"Yine derse geç kaldın Lee!"
Felix çantasını danışman hocasının tam karşısında duran deri koltuğa fırlattı ve sıkılmış bir tavırla oturdu.. Yine aynı cümleleri duymak için hazırlanıyordu.
"Yüzünün haline bak... Dudağın patlamış, kaşın yarılmış...Daha ne kadar böyle devam etmeyi düşünüyorsun? Üstelik ders notların düşüyor."
Felix sessizce hocasının -her zamanki- cümlelerini dinledi. Stresten dizini sallıyordu ve tırnağının etlerini koparmaya başlamıştı. Sürekli aynı şeyleri duymak, kusmak istemesine neden oluyordu.
"Bitti mi hocam?"dedi kapüşonlusunun altından hocasına bakarken. Yüzü gergindi.
"Anlaşılan senin için bitmiş. O yüzden çıkabilirsin. Bunlar sana son uyarım Lee..."
Felix çantasını sırtına takıp danışman hocasının odasını bir hışımla terk etti. Geceden beri bitik haldeydi ve bir de gelip burada nutuk dinliyordu.
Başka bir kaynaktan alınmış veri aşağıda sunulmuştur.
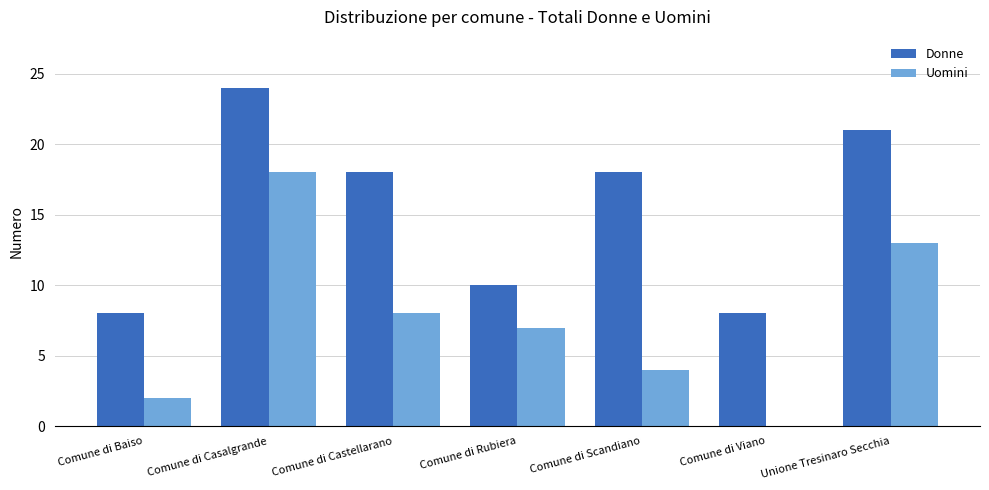

Which series changed the most between Comune di Scandiano and Comune di Viano?

Donne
Canı sıkkın bir şekilde sınıfına doğru yürürken kulağına gelen seslerle adımlarını yavaşlattı.
"Paramı ver böcek!"
"Para falan yok yanımda. Bırak beni..."
Koşar adımlarla köşeyi dönünce gördüğü manzara ile sinirlenmişti.
"Sen ne yaptığını sanıyorsun piç!"dedi Felix öğrencinin yakasına yapışırken. Tüm gücüyle sıkıyordu. Öyleki parmak boğumları bembeyaz olmuştu.
"Sana onu bir daha rahatsız etmeyeceksin demedim mi ?"
"Böcek, arkadaşın seni kurtarmaya gelmiş."
Felix yumruk yaptığı elini öğrencinin yüzüne indirmeye hazırlanırken yeniden arkadaşının sesini duydu.
"Yapma Felix. Başını belaya sokmaya değmez o!"
"Youngil, seni bir daha Seungmin'in yanında görürsem tanrı şahit seni gebertirim. Anladın mı!?" Felix yakasından tuttuğu genci sertçe itince sırtı duvara çarpmıştı.
"Hadi Seungmin"dedi koluna girip arkadaşını sürüklerken Felix.
"Neden şu salağa boyun eğiyorsun ki?"
"Başlarda bir kerelik sanmıştım. Bir kez para verirsem bir daha istemez sandım."
"Tanrım... Neden bu kadar safsın? Herkesi kendinden gibi sanmaktan vazgeç. Kaç yaşındasın 5 mi? Neyse bir daha sana bulaşırsa bana haber ver."
"Her zaman beni korumak zorunda değilsin. Hem söylesene bu yüzünün hali ne? Yine bir kavgaya karıştın değil mi?"
"Boşver beni her zamanki şeyler... Canı kavga isteyen bana bulaşıyor işte."
"Endişeleniyorum... Yüzündeki yaralar iyileşmeden yenileri oluşuyor. Ve sevgili dostum ilaçlarını aldın mı sen?"
"Hııı.... Sende beni sık boğaz etme MinMin"
"Bana MinMin deme."
"Tamam MinMin..."
____________
"Seungmin hadi Felix'i anlıyorum dünyanın en başına buyruk ve umursamaz insanı ama sen neden geç kaldın?" Kafeteryada oturmuş bir şeyler içiyorlardı. Felix ve Seungmin'in kaçırdığı ders biteli yaklaşık 10 dakika olmuştu.
"Gece uyku tutmadı. Tuttuğu sırada da güneşin doğmasına birkaç saat kalmıştı zaten, işte geç yatınca uyanamadım. Oldu mu?"
"Pek senlik bir şey değil ama inandım tamam"diye söylendi Jisung kahvesini yudumlarken. Felix ise sessizce arkadaşlarını dinlerken bir yandan da önünde duran meyvesuyundan pipet yardımıyla baloncuklar çıkarıyordu.